For further information, please contact:

James Beecher Company Secretary U.S. Masters Limited Phone:+61 2 8314 5580

Annexure A

Key terms of the Proposed Transactions

The key terms of the Proposed Transactions are as follows:

1.1 Key terms of Share Sale Deed

The key terms of the Share Sale Deed are as follows:

  • (a) ( Conditions Precedent ): completion of the acquisition is subject to and conditional upon a number of conditions precedent, including:

  • (i) USH holding a meeting of USH shareholders to obtain all approvals under the Corporations Act and the Listing Rules that are required to give effect to the ProposedTransactions contemplated by the Share Sale Deed;

  • (ii) USH receiving conditional approval by ASX to reinstate its securities on the official list of the ASX and those conditions being satisfied to the reasonable satisfaction of USH and Hogans; and

  • (iii) USH undertaking the Capital Raising;

  • (b) ( Consideration ): subject to satisfaction of the Conditions Precedent, at completion, USH will issue to the Hogans Shareholders up to 7,600,000 shares on a pro-rata basis; and

  • (c) ( Exclusivity ): until the earlier of termination of the Share Sale Deed or completion of the Proposed Transactions occurring, none of Hogans, USH or any of their officers or directors will solicit, offer, encourage or respond to any proposals from any third party regarding any acquisition of their issued share capital or a competing transaction or alternative investment.

The Share Sale Deed otherwise contains clauses typical for agreements of this nature.

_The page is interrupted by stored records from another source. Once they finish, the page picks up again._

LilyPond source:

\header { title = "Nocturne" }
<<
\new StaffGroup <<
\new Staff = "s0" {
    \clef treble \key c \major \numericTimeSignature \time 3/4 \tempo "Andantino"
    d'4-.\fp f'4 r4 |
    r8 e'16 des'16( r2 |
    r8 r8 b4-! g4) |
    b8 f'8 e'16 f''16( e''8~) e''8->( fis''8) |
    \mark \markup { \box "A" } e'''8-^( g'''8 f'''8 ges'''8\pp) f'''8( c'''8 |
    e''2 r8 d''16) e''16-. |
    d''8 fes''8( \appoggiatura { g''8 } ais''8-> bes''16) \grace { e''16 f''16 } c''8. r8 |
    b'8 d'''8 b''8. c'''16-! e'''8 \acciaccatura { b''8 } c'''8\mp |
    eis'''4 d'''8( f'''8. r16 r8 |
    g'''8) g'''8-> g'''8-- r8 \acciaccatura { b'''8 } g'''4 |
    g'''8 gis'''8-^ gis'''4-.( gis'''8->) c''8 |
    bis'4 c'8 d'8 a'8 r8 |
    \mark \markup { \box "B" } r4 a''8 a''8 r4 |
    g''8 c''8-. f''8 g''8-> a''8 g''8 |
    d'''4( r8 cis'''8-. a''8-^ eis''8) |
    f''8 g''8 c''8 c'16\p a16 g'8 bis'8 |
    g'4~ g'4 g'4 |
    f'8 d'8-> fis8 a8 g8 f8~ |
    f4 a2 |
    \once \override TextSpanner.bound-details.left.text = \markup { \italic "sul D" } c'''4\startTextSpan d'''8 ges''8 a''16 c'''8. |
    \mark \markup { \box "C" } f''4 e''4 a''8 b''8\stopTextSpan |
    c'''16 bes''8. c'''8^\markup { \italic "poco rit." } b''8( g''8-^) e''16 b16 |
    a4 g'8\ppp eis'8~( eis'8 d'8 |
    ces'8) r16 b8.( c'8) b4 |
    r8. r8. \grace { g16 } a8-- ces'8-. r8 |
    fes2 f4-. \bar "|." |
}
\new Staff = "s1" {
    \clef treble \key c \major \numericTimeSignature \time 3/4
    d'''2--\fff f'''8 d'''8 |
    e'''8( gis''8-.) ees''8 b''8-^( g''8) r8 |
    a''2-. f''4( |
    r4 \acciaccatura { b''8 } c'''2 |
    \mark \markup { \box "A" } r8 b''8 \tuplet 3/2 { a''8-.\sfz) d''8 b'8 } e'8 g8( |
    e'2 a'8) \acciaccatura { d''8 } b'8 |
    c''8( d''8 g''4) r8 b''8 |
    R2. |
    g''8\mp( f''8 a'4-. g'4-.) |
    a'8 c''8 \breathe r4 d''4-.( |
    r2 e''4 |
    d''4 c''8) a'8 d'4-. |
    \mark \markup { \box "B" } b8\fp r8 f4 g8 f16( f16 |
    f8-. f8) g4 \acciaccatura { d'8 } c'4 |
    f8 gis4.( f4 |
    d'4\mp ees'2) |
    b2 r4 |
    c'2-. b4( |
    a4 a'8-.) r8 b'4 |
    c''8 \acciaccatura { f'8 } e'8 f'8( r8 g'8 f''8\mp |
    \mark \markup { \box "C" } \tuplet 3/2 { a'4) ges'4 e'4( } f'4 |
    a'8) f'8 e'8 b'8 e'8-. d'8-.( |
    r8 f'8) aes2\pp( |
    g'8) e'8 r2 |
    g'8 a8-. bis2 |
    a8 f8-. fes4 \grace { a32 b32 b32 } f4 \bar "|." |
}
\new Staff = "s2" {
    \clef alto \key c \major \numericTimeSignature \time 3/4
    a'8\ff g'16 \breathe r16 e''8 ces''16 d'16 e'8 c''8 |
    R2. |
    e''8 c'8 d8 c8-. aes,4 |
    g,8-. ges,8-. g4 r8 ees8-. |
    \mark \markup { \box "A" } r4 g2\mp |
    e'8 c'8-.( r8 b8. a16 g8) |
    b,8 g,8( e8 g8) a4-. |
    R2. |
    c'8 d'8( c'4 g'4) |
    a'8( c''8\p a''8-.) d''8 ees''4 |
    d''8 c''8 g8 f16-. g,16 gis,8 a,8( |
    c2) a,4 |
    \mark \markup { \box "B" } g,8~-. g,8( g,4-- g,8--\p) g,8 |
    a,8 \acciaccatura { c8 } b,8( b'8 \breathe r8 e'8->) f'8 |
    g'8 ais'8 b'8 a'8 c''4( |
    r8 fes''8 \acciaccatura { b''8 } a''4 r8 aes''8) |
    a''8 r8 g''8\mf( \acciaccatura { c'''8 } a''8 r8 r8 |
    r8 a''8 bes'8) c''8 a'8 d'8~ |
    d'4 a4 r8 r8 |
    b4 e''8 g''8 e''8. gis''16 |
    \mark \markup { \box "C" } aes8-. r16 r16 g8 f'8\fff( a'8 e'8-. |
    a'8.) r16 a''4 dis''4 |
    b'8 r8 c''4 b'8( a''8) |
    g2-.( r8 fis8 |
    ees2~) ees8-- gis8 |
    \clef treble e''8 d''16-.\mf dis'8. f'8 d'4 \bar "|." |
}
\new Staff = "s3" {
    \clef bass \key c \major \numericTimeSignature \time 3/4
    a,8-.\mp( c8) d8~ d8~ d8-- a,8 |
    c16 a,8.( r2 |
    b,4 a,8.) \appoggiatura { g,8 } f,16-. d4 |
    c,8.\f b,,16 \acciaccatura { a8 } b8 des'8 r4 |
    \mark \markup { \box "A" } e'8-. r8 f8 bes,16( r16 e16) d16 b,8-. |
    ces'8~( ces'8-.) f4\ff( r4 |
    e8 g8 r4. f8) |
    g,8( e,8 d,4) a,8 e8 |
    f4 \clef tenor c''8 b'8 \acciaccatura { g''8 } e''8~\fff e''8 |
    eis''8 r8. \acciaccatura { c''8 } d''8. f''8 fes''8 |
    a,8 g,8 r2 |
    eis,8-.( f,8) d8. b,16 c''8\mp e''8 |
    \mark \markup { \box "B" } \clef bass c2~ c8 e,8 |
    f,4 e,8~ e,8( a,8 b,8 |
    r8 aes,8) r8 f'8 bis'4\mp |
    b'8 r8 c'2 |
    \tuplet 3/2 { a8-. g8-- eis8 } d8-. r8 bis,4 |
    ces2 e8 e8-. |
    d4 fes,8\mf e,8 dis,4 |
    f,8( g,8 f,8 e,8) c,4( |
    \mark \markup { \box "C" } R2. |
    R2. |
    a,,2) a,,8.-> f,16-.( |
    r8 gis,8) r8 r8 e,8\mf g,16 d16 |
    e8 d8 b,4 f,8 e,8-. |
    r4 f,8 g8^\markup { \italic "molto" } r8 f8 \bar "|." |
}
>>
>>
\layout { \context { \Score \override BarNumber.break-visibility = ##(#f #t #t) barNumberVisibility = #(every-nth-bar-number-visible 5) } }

1.2 Key terms of the Tenement Sale Agreement

The key terms of the Tenement Sale Agreement are as follows:

  • (a) ( Conditions Precedent ): completion of the acquisition is subject to and conditional upon a number of conditions precedent, including:

  • (i) USH receiving conditional approval by ASX to reinstate its securities and those conditions being satisfied to the reasonable satisfaction of USH and MZM;

  • (ii) USH undertaking the Capital Raising;

  • (iii) USH holding a meeting of USH shareholders to obtain all approvals under the Corporations Act and the Listing Rules that are required to give effect to the tenement sale agreement;

  • (iv) completion of the acquisition of Hogans;

  • (v) signing of a native title agreement in respect of the tenement;

  • (vi) granting of E15/1447; and

  • (vii) receipt of the consent of the Minister for Mines to the transfer of the tenement;

  • (b) ( Consideration ): subject to satisfaction of the Conditions Precedent, at completion, USH will issue up to4,200,000 sharesto MZM; and

  • (c) ( Exclusivity): until the earlier of termination of the Tenement Sale Agreement or completion of the Proposed Transactions occurring, none of MZM, USH or any of their officers or directors will solicit, offer, encourage or respond to any proposals from any third party regarding any acquisition of their issued share capital or a competing transaction or alternative investment.

The Tenement Sale Agreement otherwise contains clauses typical for agreements of this nature.